▶ **Source material**
<<<<
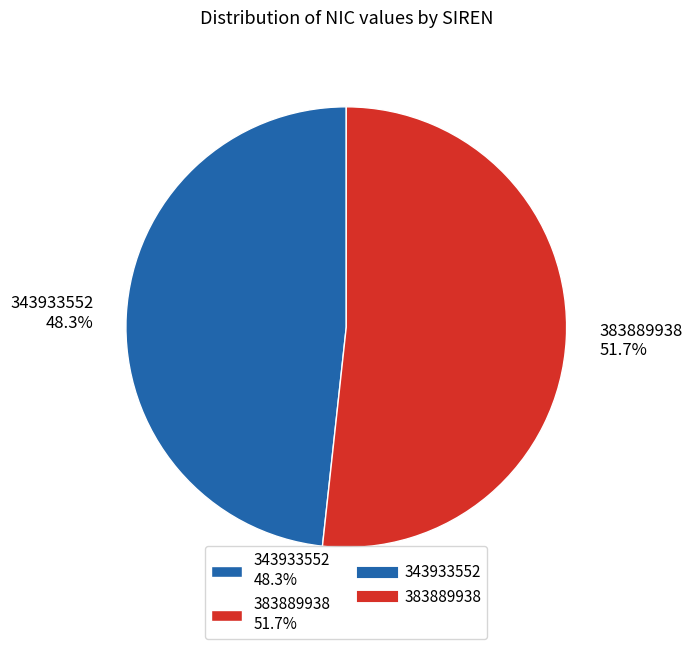

To the nearest percent, what is the combined percentage of 343933552 and 383889938?

100%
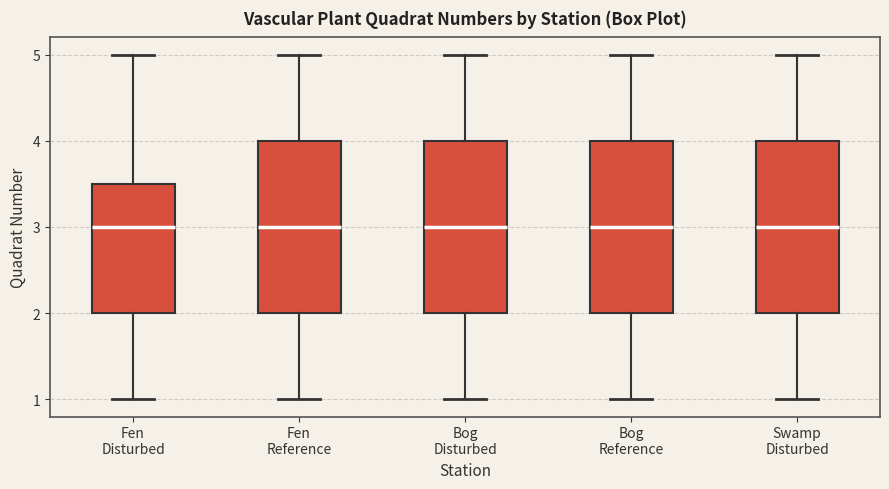

Where does the median line of the box for Bog Reference sit on the y-axis? The values are not printed on the chart, so give them approximately, as read against the axis.

3.0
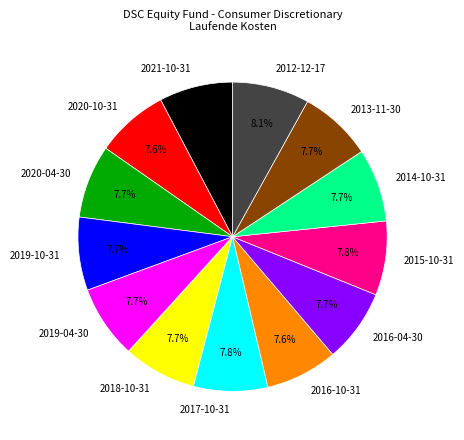

How much of the chart is everything except 2014-10-31?

92.3%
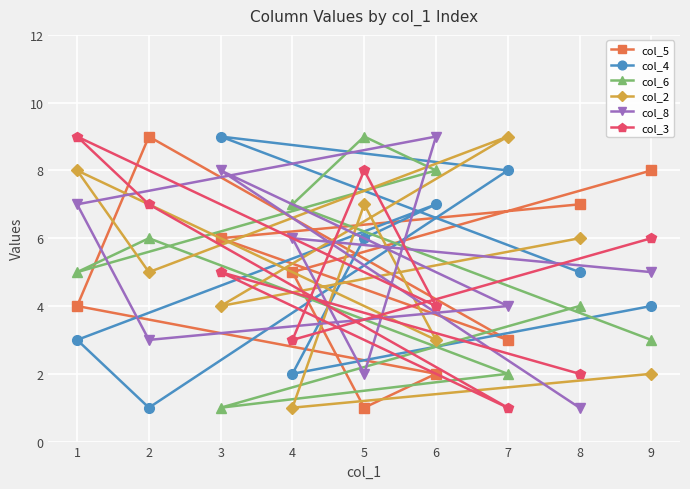

Which has a higher value, 1 or 8?

8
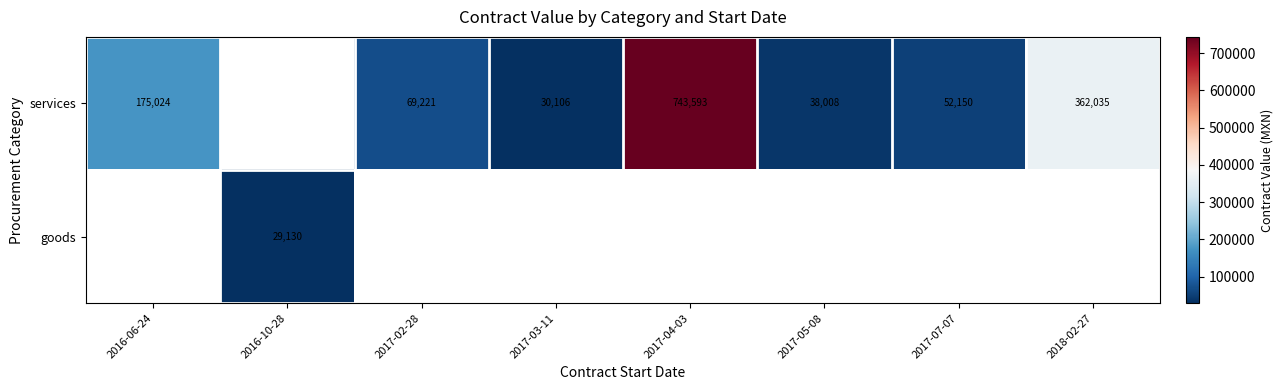

What is the sum of the services values at 2017-03-11 and 2017-05-08?

68114.3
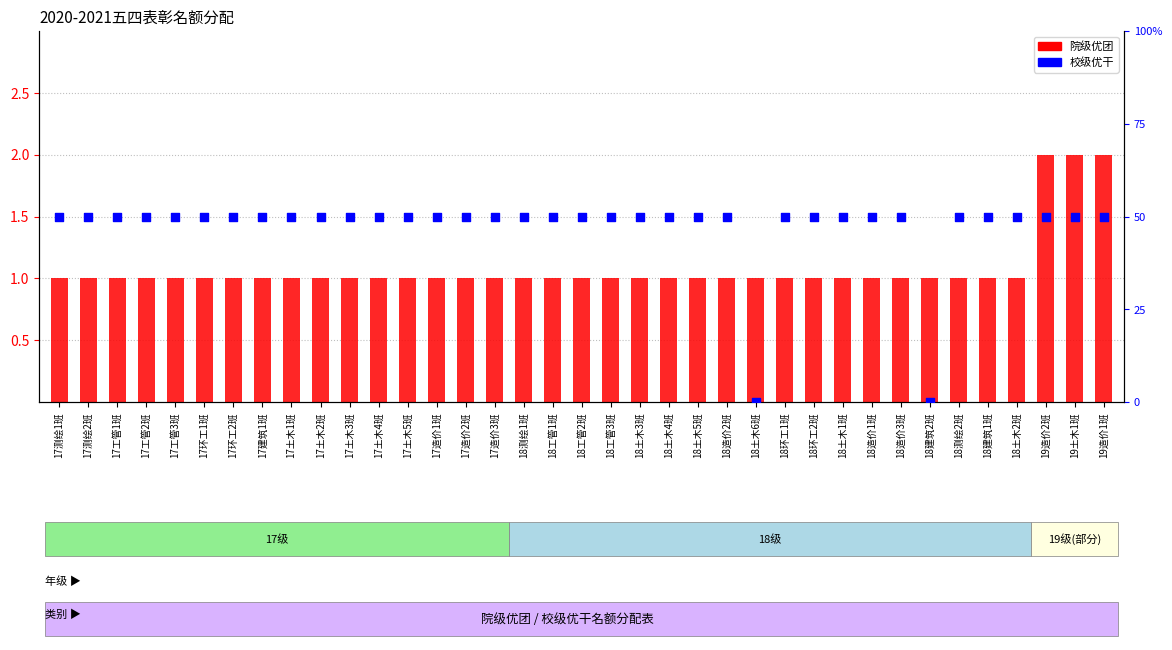

Which series contains the highest Y value?

校级优干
>>>>
▶ **What to do**
Count the lines in the items above that contain the string "chart", with case counting, and reply with the number alone.

▶ **Response area**
2